The trick to overcoming this instinct? Prioritizing “future you.” Yes, it’s hard — especially when we have so much that we want NOW (ahem, TikTok shop, we’re looking at you). But this is where our goals come into play. When we make saving for retirement, a house, or a car part of our daily lives, then we’re much more likely to succeed in actually achieving those goals. The next time you’re tempted by an impulse buy, take a 24-hour pause before you pull the trigger, and spend that time reflecting on all the bigger financial goals you want to accomplish this year. Chances are, you may realize you don’t need that new thing after all.


Not Knowing Your “Why”

Why do you want to save more money? Why are you passionate about having more money in your bank account at the end of every month? If you don’t have an answer, this could be the very thing holding you back from saving more. “Many have no ‘why’ when it comes to saving,” says certified financial planner and money coach Jenny Whichello.

“Saving is something they know they ‘should’ do, but without meaningful goals, they simply don’t take the steps to get started, or they never build and sustain momentum to see it through.” In other words, when your “why” isn’t front and center in your mind, it’s a lot easier to spend and not save for the future, whether that be for retirement, your child’s college education, a new home, or other long-term goals. The best way you can save more is by keeping your eyes on the prize. When you identify exactly what your prize is, the hardest part is over!


The Issue of Competing Problems

How many times has this happened to you: You start the month planning to save more money, but then.. the car needs a repair. Or a friend’s birthday dinner cost a little (or a lot) more than expected. Or you find yourself working fewer hours because your kid got sick.

Far too often, we find ourselves just putting out the financial fire that’s burning the fastest without thinking things through. This is called going into “reactivity mode,” and it can be deadly for our bottom line, Clayman says. When we’re only able to take care of what’s immediately in front of us, we lose our ability to adapt to and respond to long-term challenges.

One of the best ways we can set ourselves up for success is by saving a little at a time. Even in a month where we have financial problems to solve, we can still find space to set aside $20 into our savings account… Then, before we know it, a little emergency cushion will be there for us when we need it, and we can start putting more money aside for our bigger life goals.


Your Money Beliefs, Both Known and Unknown

Whether we know it or not, we all have beliefs around our ability, as well as our  “worthiness” when it comes to saving money, Whichello says. For some people, “it could be that they’ve tried to save in the past, failed, and now they hold a core belief that they just can’t do it because they’re lacking in some way,” she says.

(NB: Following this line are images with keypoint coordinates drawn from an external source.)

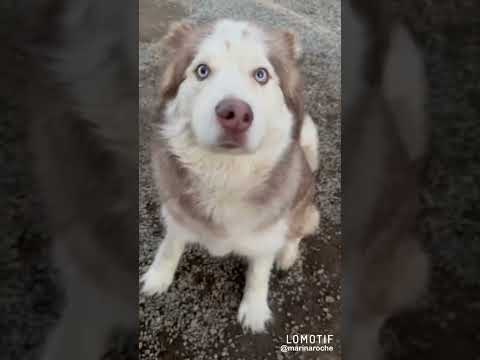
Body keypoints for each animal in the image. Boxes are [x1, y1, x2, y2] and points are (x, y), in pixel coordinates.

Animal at [141, 19, 318, 334]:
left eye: (261, 75)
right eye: (202, 70)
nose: (235, 114)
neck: (225, 176)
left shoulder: (268, 232)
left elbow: (259, 273)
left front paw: (254, 309)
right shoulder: (175, 210)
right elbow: (170, 246)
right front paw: (158, 277)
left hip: (304, 205)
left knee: (298, 232)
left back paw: (286, 255)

For example, we may not feel we have the financial knowledge, skills, or commitment to be “good” at saving due to money beliefs that may have formed at a young age. This can be common among individuals who grew up in a household where the family lived paycheck-to-paycheck, or where money was scarce. “Their subconscious mind is programmed to believe saving and building wealth is for people who were born into affluent families and not them,” Whichello says. But this couldn’t be further from the truth. We are all writing our own story with money, every single day. No matter how money is treated in the home where we grew up, we have a chance to make our future one that’s successful and financially empowered.

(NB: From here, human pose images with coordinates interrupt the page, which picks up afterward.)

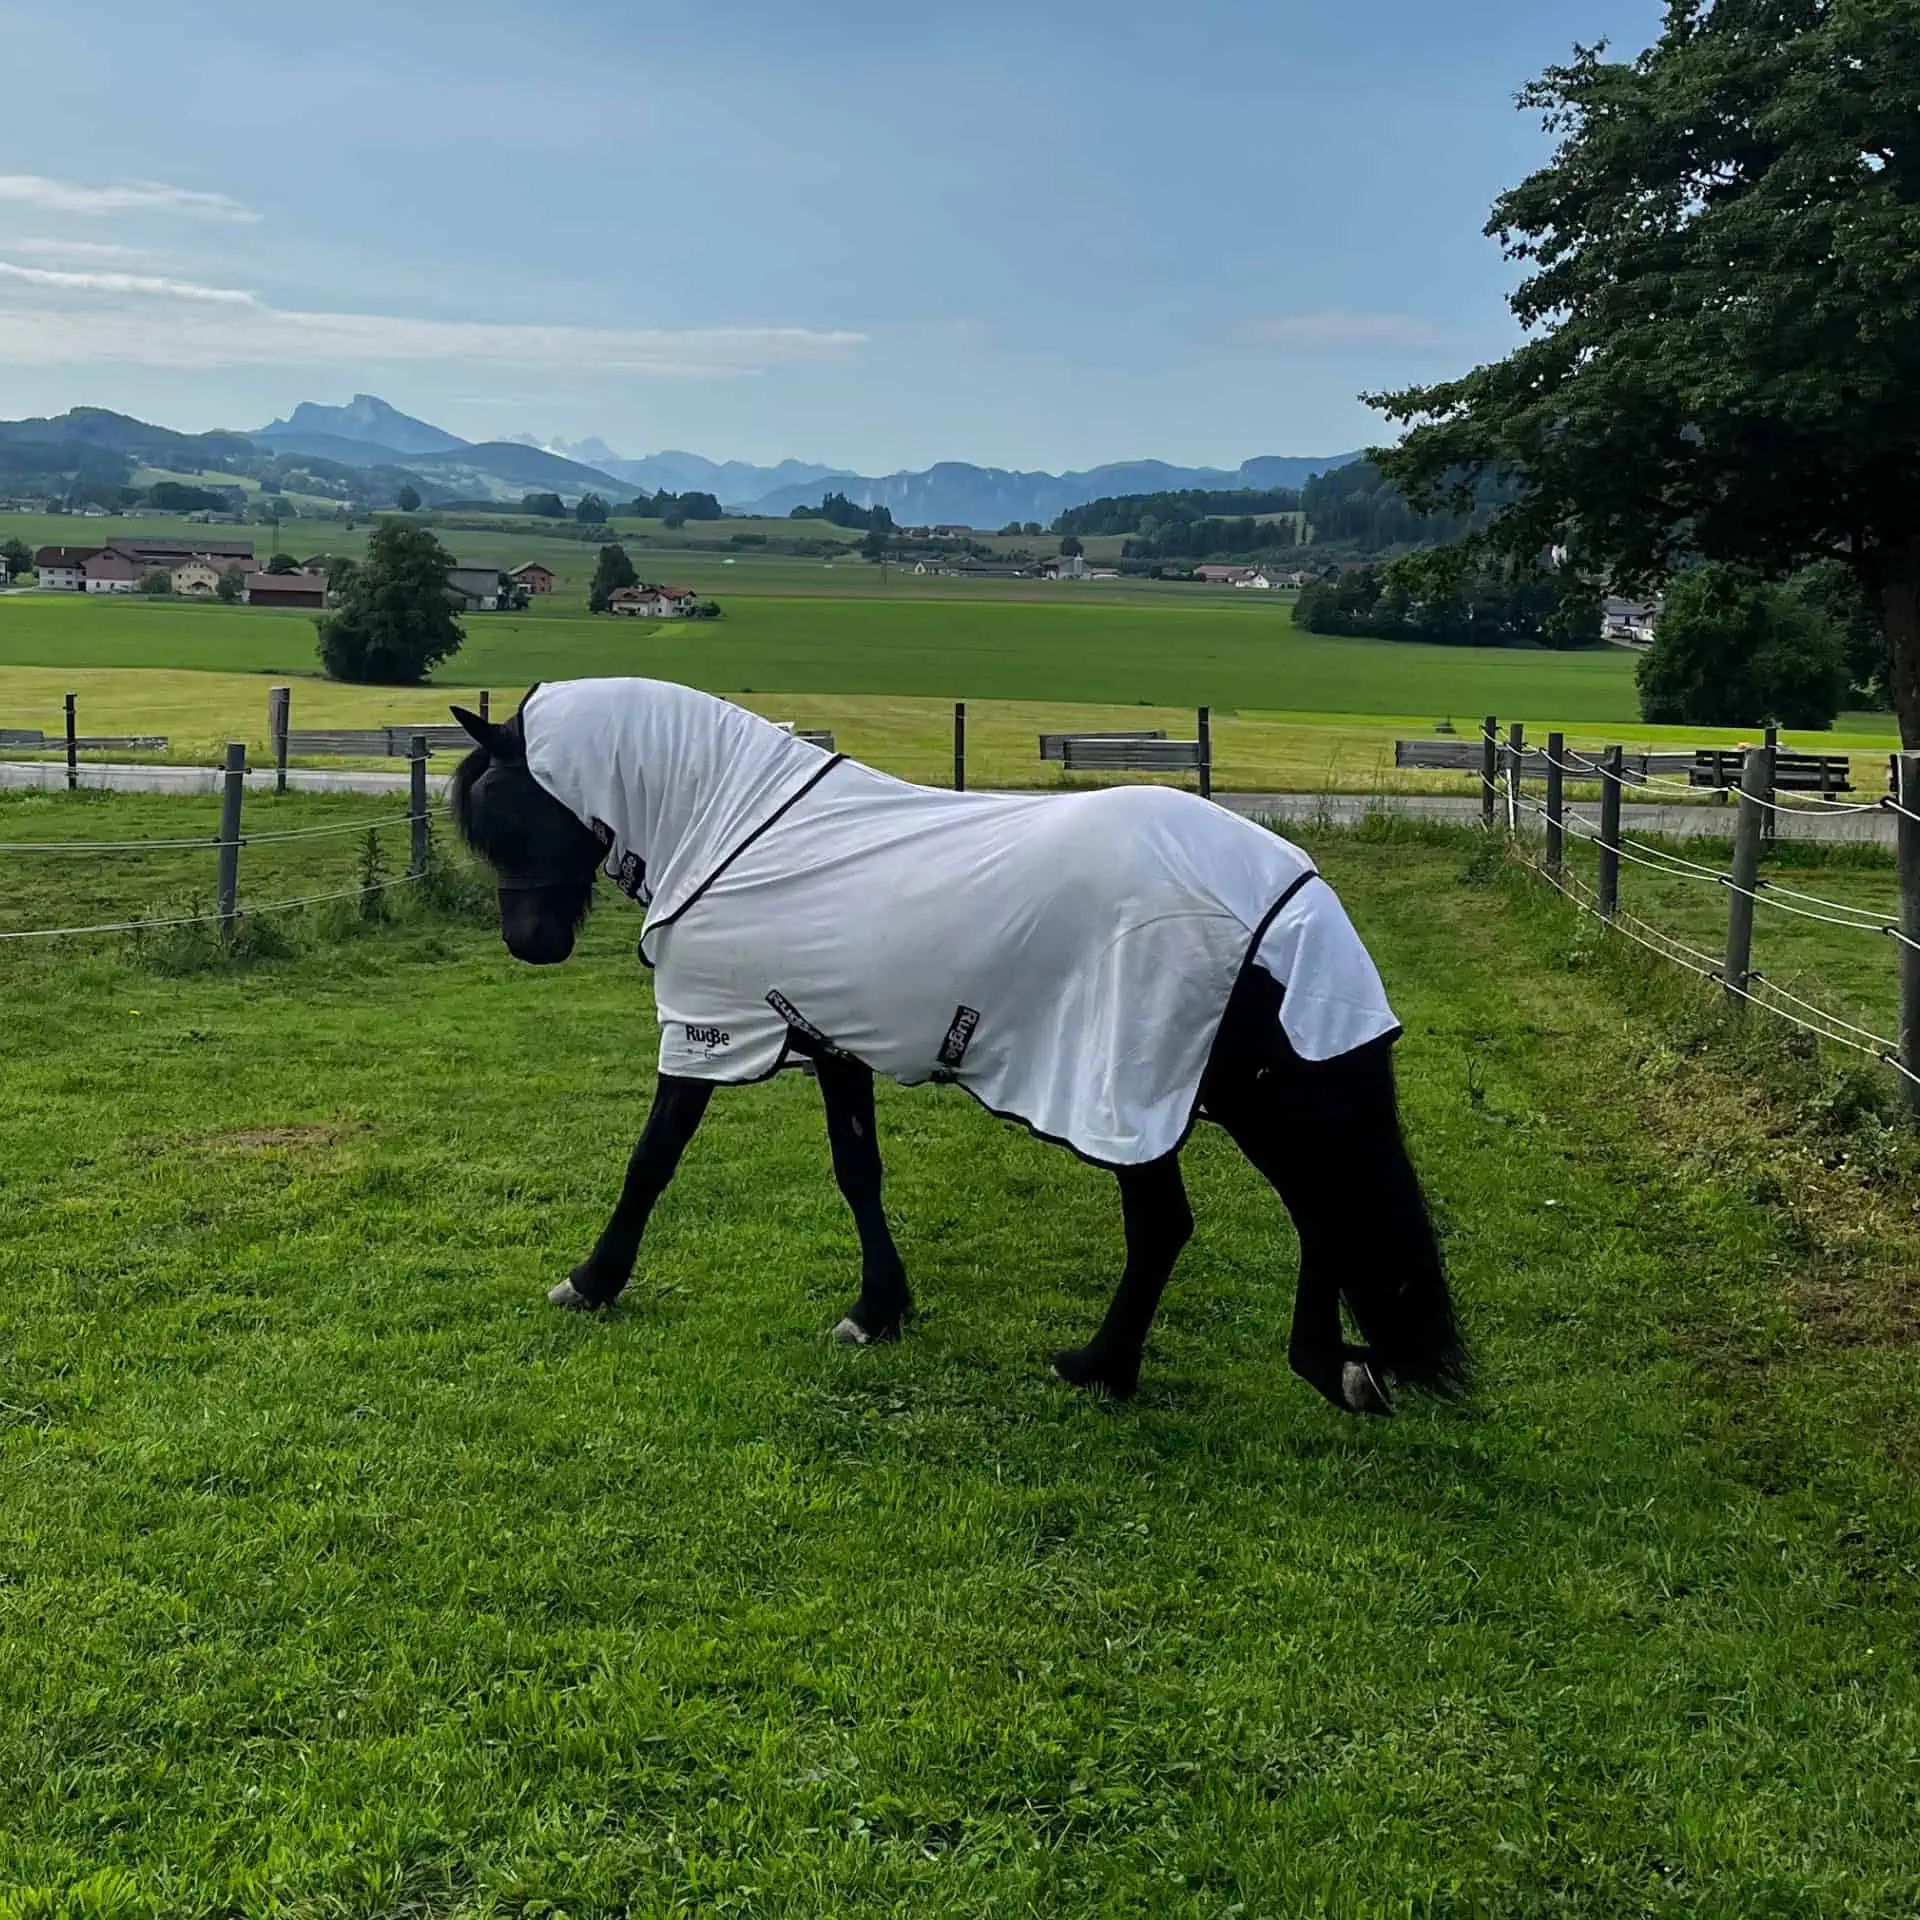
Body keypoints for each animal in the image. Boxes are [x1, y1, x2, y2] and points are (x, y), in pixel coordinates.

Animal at [448, 679, 1465, 1413]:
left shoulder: (710, 1031)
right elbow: (857, 1172)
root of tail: (1286, 896)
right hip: (1251, 1091)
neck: (732, 827)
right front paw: (877, 1313)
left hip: (1133, 1090)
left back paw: (1099, 1368)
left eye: (505, 811)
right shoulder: (828, 1037)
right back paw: (1328, 1367)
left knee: (1180, 1224)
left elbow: (652, 1158)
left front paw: (591, 1281)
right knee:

How to Become the Ultimate Saver

While our mental blocks can stall our savings goals, there are always ways to overcome them.

For most, breaking mental barriers to saving starts with being honest about where your money is going. “That’s the place from which we gain access to a lot more levers of being able to change and adjust our choices and change and adjust our behaviors,” says Clayman. “That really starts with just being cashflow aware.” In other words, we all need to gain a basic understanding of the money we have coming in, and the money we have going out.

“Visioning” is another tactic experts suggest to prevent mental speed bumps from turning into full-blown roadblocks. This involves getting clarity about all your goals and devising a real plan for getting there. In other words, we can’t just have a goal to “save more.” Instead, we should have a clear and defined goal to save $200 every month, to put towards the cost of that beautiful new car we’ve been eyeing. Having a vision for exactly what we want to achieve will help us reach our goals.

We also need to pay attention to our “stress cues” that may inspire us to react too quickly when a financial emergency arises, Clayman says. Once we know our stress cues, we can take a step back, take a deep breath, and give ourselves time to respond appropriately without reacting from a place of panic.

For many, overcoming the mental barriers to becoming a better saver is a lifelong process. One of the most helpful tools in our kit, according to Clayman, is having a support system (like our family and friends!) and being more willing to talk openly about money and the way you handle it. “Our social taboos that we have around money take away one of our biggest resources that can help us be our best selves,” she says. It’s only when we can talk openly about money with people, we trust that we start to see a positive shift in our emotional lives with money.